Our copy has survived in its original gothic binding, which is all but common, as important and very valuable books such as this often received elaborate and costly but rather modern recasements in the preferred style of its owner. The binding was made in the workshop of the Wundervogel or Fuchsvogel-Meister I (EBDB w001512/Kyriss No. 90), which was active in Augsburg from 1468 to 1476 (see Wagner-Reed, p.211). The bindery is identified by the used characteristic single stamps, Basilisk (Schwenke-Schunke 18), Palmette (Schwenke-Schunke 39=43), Rosette and Doppellilie (Schwenke-Schunke 356). A further indication is the handmade brass closures, characteristic for this workshop. Another copy of the Ruralia commoda in a binding of this workshop is kept in the Staats- und Stadbibliothek Augsburg (Ink 283) and had previously been in the convent of the Augsburg Jesuits. Moreover, our binding is very similar to that of the Ruralia commoda in the Pierpont Morgan Library (PML 18736) from the same workshop (see, The Scott Husby Database at Princeton University Library, ID 185382). The more frequent occurrence of these and other Schüssler prints in a binding of workshop Kyriss 90 leads to the assumption that Schüssler himself ordered the binding of at least a portion of his print runs there and sold these with a price premium, preferably to his local clients.

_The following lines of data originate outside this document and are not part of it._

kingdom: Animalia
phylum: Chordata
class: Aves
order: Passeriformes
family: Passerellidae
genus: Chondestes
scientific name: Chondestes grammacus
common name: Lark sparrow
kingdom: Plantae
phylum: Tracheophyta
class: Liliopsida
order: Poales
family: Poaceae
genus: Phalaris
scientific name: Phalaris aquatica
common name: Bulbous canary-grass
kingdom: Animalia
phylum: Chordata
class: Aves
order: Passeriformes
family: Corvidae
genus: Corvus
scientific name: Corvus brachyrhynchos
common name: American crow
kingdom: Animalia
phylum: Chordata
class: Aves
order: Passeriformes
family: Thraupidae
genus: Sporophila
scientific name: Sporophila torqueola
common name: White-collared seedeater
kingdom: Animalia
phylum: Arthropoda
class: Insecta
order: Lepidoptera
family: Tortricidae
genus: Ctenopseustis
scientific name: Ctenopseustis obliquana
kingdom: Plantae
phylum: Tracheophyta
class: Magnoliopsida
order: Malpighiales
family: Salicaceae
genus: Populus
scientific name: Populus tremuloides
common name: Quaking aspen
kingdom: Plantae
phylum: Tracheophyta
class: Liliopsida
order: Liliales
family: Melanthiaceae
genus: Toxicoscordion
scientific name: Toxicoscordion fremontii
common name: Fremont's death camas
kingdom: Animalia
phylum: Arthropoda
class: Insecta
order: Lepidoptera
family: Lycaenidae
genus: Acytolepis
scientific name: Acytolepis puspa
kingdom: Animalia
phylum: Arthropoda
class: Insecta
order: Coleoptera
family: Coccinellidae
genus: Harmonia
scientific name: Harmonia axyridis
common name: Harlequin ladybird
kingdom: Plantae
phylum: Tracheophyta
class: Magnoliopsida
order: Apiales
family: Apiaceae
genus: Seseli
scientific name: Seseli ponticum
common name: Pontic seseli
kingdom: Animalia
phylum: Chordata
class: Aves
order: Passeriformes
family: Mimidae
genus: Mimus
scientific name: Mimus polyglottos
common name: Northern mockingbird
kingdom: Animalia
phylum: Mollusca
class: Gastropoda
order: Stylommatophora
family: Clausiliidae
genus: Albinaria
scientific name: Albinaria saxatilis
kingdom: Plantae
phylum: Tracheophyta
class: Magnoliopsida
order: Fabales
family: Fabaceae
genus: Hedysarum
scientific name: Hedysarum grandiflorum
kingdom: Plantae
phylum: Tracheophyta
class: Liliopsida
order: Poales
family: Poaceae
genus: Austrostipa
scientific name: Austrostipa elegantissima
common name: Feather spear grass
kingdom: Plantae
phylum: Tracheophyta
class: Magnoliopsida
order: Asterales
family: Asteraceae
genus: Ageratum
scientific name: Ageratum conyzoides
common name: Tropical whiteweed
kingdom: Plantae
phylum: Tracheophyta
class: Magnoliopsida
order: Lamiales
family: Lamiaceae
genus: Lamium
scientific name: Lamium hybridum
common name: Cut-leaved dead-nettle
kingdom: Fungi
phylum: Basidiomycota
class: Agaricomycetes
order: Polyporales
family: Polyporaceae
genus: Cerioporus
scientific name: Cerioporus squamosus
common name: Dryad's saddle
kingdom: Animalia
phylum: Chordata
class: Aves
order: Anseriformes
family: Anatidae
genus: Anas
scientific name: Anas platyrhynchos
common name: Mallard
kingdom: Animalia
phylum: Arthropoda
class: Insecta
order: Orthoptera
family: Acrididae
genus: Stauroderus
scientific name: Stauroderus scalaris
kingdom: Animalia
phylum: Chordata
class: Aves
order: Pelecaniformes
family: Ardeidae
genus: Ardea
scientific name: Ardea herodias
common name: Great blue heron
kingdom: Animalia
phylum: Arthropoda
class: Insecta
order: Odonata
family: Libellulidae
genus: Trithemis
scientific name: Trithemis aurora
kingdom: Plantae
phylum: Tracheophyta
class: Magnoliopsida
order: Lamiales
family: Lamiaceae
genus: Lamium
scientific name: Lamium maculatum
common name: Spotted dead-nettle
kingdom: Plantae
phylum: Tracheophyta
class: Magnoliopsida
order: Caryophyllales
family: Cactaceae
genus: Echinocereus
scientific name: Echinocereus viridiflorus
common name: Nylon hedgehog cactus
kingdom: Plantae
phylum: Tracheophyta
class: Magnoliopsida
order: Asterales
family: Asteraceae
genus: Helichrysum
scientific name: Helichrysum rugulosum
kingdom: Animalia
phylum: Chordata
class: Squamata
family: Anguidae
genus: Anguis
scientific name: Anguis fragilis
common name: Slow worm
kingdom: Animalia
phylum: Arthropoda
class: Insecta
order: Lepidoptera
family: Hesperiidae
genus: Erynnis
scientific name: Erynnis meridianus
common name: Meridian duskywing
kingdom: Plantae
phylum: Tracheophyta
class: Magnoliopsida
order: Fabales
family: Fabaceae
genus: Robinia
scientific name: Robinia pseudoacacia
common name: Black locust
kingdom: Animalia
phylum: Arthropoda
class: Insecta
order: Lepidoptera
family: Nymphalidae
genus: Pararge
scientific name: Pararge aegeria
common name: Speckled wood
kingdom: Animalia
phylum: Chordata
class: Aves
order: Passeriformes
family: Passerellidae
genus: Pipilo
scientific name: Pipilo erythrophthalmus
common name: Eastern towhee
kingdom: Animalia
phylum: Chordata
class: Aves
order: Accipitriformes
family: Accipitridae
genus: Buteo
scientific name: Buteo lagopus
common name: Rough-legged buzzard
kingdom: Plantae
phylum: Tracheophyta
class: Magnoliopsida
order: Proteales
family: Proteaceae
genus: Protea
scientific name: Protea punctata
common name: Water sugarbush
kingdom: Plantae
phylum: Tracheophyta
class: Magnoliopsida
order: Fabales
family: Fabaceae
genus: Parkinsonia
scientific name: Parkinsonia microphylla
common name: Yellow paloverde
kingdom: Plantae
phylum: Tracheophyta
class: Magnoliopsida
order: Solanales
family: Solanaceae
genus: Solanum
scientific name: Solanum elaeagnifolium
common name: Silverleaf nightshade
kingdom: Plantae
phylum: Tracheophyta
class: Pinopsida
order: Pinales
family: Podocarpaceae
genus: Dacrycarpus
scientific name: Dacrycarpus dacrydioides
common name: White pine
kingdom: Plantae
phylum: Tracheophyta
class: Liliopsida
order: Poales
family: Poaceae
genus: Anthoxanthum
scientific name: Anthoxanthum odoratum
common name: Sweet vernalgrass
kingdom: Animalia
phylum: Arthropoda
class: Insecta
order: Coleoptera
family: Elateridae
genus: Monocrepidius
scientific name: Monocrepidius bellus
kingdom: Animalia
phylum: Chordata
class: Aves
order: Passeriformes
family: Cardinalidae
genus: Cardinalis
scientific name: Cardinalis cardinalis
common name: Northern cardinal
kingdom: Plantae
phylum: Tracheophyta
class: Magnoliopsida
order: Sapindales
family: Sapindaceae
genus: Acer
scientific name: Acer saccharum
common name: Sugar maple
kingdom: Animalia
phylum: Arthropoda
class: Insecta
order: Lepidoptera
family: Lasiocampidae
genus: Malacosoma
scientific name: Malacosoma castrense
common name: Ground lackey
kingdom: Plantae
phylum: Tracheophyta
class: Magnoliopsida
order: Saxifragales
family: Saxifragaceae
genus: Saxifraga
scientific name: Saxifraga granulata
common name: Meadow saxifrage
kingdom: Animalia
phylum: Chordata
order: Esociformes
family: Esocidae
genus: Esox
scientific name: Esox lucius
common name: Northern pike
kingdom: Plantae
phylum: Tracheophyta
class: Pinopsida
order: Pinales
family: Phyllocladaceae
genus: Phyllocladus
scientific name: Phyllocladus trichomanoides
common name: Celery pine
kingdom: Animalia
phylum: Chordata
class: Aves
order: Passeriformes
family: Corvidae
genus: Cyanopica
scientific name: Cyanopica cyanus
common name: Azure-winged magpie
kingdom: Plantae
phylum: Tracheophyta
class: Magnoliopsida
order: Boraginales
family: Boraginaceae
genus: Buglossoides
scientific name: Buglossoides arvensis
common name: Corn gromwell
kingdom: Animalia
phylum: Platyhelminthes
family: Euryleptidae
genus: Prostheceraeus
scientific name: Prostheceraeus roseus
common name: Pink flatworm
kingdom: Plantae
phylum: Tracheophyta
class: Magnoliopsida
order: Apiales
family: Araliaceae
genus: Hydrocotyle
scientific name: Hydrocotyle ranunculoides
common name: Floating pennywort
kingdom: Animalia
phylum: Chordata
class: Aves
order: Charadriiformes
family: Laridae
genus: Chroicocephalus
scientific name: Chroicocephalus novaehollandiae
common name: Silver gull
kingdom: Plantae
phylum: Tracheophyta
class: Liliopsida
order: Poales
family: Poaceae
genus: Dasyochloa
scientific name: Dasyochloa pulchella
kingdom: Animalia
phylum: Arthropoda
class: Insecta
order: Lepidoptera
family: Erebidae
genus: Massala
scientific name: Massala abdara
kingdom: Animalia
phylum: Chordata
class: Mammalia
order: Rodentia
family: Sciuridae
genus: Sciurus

All surviving copies of the editio princeps that have come to market are rare and highly priced. The Marcel Jeanson copy sold at Sotheby's in 2017 (lot 55, sales price GBP 187,500) is almost certainly in a contemporary but remboitage binding; the Rothamsted Library copy acquired and sold by Jonathan Hill bookseller in 2018 (his catalogue 228, USD 225,000) is in a 19th century binding. We can trace only one copy in strictly contemporary (sheepskin) binding: the Andre Simon-Crahan-Keck Day copy, sold 1986 at Sothebys (lot 140, USD 27,500).

Literature: Goff C965; HC 5828; BMC ii 328; BSB-Ink C-695; Bod-inc C-477; GW 7820; Klebs 310.1; Fairfax Murray, German 126; Simon BG 401. Kyriss, Verzierte gotische Einbände im alten deutschen Sprachgebiet, Stuttgart, Hettler 1951-1958; B. Wagner & M. Reed (eds.), Early Printed Books as Material Objects: Proceedings of the Conference Organized by the IFLA Rare Books and Manuscripts Section, Munich, 19-21 August 2009, De Gruyter Saur, 2010); I. Schunke, Die Schwenke-Sammlung gotischer Stempel- und Einbanddurchreibungen nach Motiven geordnet und nach Werkstätten bestimmt und beschrieben, vol. l: Einzelstempel, Beiträge zur Inkunabelkunde III,7 (Berlin, Akademie-Verlag, 1979), cited as Schwenke-Schunke; A. Roeding, Studier till Petrus de Crescentiis... Diss. Göteborg 1927; A. Sorbelli, Bibliografia delle edizioni dell'opera di Pier de' Crescenzi [in Pier de' Crescenzi. Studi e documenti] Bologna 1933; A. Taurino, I 'Libri Commodorum Ruralium' di Pietro de Crescenzi, bolognese (1233–1321). Edizioni a stampa e manoscritti. In: Manoscritti, editoria e biblioteche dal medioevo all’ età contemporanea. Studi offerti a Domenico Maffei per il suo ottantesimo compleanno. Editors, Mario Ascheri & Gaetano Colli., Vol. 3., Rome 2006, pp. 1281–1309.